Lo curioso es que las jóvenes que no han sido mujeres más que dentro del régimen comunista no sienten la necesidad del atavío ni tienen más coquetería que la de su desnudez. En cambio, las mujeres de treinta a cuarenta años, las que han conocido la feminidad en el viejo régimen, por muy comunistas que sean, no desechan del todo las viejas galas burguesas y se sienten felices luciendo sus cintas de seda, sus pañuelos bordados y sus flores de trapo.
Por entre esa gran masa trabajadora que llena los sanatorios del Estado, se deslizan desde hace dos o tres años algunos tipos de burgueses que tímidamente vuelven a los viejos lugares de placer y sosiego creados y sostenidos otro tiempo por ellos. Esta pobre gente burguesa que viene a las estaciones termales con sus propios recursos económicos padece aquí, como en toda Rusia, las consecuencias de un régimen fraguado precisamente en su contra. Todo lo que el trabajador tiene absolutamente gratis, no lo consigue el nepman o el kulak más que a precios exorbitantes y a costa de enormes dificultades. El alojamiento, la manutención, el transporte, la asistencia facultativa, el agua medicinal, las diversiones, todo es objeto de una explotación fabulosa para el que no pertenece a la clase trabajadora. No se concibe cómo en este régimen de implacable desigualdad hay gente todavía aferrada a sus aspiraciones burguesas.
La posición del comunista ante el burgués es indeclinable. Que pague, que sufra, que reviente. Podrán los comunistas, si los necesitan, pactar con los burgueses, aprovecharse de sus virtudes, utilizarlos para el desempeño de esas funciones en las que estaba educada la burguesía capitalista, pero siempre, en todo momento, la vida de Rusia, tal como está organizada por los bolcheviques, se encamina a la extirpación del burgués.
Cuando no se conoce la vida de Rusia ni se ha visto de cerca la acción personal de los hombres que mantiene el régimen comunista, extraña un poco la frecuencia con que estos hombres, «los trabajadores responsables», como aquí se llama a los que nosotros llamamos políticos, se inutilizan, fracasan físicamente, se rompen. El caso de Trotsky, el de Yeryinsky y los de tantos otros que súbitamente desaparecen de la primera fila del Gobierno soviético y caen por el escotillón de los sanatorios del Cáucaso o los Urales autorizan a pensar que son tipos inferiores al tipo medio del gobernante de Occidente, capaz de mantener durante toda su vida una acción persistente e igual encaminada a la perduración de sus ideales.

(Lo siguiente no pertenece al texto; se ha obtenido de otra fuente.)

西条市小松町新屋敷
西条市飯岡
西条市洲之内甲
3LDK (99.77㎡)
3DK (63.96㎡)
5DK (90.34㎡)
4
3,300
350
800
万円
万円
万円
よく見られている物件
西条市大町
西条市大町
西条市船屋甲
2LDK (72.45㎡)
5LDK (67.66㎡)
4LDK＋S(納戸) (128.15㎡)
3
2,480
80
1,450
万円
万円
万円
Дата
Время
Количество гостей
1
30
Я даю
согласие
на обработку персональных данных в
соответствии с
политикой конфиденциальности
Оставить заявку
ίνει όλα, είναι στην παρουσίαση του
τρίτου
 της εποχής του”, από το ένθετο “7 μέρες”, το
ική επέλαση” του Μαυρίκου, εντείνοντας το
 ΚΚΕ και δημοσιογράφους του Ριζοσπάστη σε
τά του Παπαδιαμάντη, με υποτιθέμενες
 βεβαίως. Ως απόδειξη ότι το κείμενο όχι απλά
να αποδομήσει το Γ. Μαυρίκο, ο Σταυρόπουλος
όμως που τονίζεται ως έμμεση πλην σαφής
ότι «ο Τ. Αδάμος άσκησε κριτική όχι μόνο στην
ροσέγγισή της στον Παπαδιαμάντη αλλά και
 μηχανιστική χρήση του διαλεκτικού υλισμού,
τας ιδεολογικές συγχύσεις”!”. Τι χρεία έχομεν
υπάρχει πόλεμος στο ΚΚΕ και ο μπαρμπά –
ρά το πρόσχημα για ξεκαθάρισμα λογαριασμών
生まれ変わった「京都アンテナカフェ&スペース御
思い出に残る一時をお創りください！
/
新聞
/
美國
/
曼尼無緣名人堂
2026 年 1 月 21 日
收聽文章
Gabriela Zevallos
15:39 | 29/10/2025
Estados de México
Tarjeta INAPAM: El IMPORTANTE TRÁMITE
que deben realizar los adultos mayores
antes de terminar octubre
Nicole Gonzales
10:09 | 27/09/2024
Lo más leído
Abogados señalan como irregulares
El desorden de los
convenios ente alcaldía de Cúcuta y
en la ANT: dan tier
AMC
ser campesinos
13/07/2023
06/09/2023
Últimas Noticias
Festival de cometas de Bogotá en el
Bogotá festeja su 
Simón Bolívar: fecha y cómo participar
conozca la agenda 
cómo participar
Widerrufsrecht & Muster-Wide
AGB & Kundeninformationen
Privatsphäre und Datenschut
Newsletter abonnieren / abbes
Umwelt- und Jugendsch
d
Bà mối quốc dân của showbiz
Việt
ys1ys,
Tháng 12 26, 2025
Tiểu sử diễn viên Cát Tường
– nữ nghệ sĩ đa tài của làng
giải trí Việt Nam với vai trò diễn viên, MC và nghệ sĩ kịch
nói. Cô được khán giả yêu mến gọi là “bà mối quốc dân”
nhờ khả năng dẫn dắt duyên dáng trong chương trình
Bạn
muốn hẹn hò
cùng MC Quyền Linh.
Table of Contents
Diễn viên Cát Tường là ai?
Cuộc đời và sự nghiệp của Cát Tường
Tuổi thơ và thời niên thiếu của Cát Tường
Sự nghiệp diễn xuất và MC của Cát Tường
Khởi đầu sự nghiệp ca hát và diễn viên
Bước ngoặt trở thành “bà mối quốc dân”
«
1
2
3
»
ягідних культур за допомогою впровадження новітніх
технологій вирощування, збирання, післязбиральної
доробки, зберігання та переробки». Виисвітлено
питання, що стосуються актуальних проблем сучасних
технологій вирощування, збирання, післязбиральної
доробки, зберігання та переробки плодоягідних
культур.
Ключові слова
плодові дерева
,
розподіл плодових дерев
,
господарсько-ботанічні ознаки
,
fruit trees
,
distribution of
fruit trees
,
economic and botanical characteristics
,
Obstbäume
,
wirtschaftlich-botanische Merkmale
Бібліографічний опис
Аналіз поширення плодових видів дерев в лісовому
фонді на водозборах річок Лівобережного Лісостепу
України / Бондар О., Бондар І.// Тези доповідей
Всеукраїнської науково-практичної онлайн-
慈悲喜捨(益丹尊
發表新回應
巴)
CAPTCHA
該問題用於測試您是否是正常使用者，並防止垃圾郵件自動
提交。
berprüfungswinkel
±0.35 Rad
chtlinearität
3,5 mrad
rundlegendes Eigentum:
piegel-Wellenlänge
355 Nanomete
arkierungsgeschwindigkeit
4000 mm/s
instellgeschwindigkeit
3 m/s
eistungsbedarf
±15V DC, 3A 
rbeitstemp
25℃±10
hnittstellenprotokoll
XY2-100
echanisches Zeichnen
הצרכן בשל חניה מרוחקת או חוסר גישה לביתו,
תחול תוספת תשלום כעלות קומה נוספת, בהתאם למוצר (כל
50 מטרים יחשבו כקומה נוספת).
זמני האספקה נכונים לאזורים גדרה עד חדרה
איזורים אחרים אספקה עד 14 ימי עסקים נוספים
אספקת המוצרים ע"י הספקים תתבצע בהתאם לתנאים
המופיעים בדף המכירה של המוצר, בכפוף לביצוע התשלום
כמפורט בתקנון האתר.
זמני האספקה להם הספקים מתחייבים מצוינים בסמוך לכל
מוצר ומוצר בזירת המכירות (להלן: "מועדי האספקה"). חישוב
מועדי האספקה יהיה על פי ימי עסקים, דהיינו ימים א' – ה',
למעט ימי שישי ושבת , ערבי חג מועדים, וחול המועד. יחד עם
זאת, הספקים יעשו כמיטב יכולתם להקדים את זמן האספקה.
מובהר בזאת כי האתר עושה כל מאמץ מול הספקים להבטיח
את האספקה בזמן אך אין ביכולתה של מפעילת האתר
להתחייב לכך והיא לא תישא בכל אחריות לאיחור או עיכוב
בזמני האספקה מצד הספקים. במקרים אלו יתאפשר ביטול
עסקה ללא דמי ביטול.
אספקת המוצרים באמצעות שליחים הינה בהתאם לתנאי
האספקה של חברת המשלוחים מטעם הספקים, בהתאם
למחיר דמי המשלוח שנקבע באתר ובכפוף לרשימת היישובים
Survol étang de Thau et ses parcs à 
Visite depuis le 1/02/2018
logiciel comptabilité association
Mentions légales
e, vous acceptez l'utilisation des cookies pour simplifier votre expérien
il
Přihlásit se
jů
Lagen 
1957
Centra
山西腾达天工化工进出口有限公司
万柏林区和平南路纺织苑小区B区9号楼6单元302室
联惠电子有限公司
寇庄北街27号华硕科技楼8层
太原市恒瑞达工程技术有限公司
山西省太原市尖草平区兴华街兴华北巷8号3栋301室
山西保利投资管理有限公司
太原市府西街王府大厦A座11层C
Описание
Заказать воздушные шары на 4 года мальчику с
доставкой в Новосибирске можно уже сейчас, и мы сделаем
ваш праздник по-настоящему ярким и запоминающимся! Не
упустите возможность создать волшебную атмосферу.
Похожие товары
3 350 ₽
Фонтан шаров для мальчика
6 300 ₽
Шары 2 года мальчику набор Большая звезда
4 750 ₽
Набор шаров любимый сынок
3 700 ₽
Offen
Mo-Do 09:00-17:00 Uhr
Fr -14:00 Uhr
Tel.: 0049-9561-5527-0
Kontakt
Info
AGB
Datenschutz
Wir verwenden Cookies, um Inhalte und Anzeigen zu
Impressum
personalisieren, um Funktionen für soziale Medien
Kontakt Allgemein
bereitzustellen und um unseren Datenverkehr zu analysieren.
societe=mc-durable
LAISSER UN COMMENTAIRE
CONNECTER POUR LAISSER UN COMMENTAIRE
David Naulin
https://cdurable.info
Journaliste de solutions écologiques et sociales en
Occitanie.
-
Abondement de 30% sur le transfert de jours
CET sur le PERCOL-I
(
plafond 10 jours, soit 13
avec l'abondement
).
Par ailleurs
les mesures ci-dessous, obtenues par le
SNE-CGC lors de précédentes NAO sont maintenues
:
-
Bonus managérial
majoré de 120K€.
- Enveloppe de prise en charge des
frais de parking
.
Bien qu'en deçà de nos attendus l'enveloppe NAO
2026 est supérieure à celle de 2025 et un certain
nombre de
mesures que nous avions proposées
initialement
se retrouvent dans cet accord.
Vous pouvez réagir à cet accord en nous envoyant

Esta fragilidad de los directores del comunismo les hace aparecer como gente sin consistencia, tipos de neurasténicos, delirantes que en un momento dado se imponen por una especie de sugestión mesiánica que ejercen sobre las masas y otras veces se imponen por el terror, pero a fin de cuentas caen deshechos, arrollados por la corriente de la vida más fuerte que sus utopías.